Previously, he notes, “much of my work was about taking portraits from the past—from kings, leaders, aristocrats, nobility—and taking their body language, taking their settings, and lending that power to people who happen to look like me.” In 2018, the Los Angeles native and San Francisco Art Institute alum painted the presidential portrait of Barack Obama; Obama is depicted surrounded by greenery and symbolic flowers.

With An Archaeology of Silence, Wiley continues, he moved “in the direction of the fallen, the language of the broken.” Among the 25 pieces are vibrant billboard-size paintings and figurative bronze sculptures presenting bodies in repose—some wounded, others dead—with religious, mythological and historical references. He is quick to add that the show is not “entirely a downer, though….There’s a kind of growth within the decay. So that explains a lot of the landscapes that are sparkling with life, that explains a lot of the decorative filigree that is demanding in space and sort of crawling over the bodies.” In one painting, Reclining Nude in Wooded Setting (Edidiong Ikobah), a woman in a white top and denim shorts lies on a patch of grass amid baroque flourishes.
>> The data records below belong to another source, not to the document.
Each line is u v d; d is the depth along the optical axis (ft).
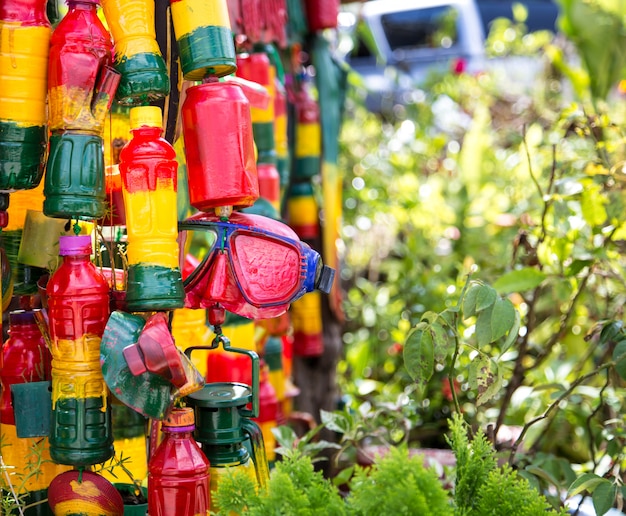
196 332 5.17
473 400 7.75
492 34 18.75
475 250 10.39
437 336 4.69
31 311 4.33
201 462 3.82
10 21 3.84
The exhibition’s namesake is a 171⁄2-foot-tall sculpture of a lifeless man draped over a horse—his braids and Nikes intricately detailed. “Originally, when I was walking down Monument Row in Virginia, I noticed all of the Confederate officers mounted on horseback,” the artist recalls. “Number one, I was deeply offended. Number two, I was deeply affected. And number three, I was deeply inspired.” His response: Rumors of War, featuring an African American equestrian in a heroic pose, has resided in front of the Virginia Museum of Fine Arts since 2019. Central to the de Young show is “the notion of the magical,” says Wiley. He elaborates, “This is a kind of magical realism that posits both the ugly truth, but also a beautiful and flawed possible future.”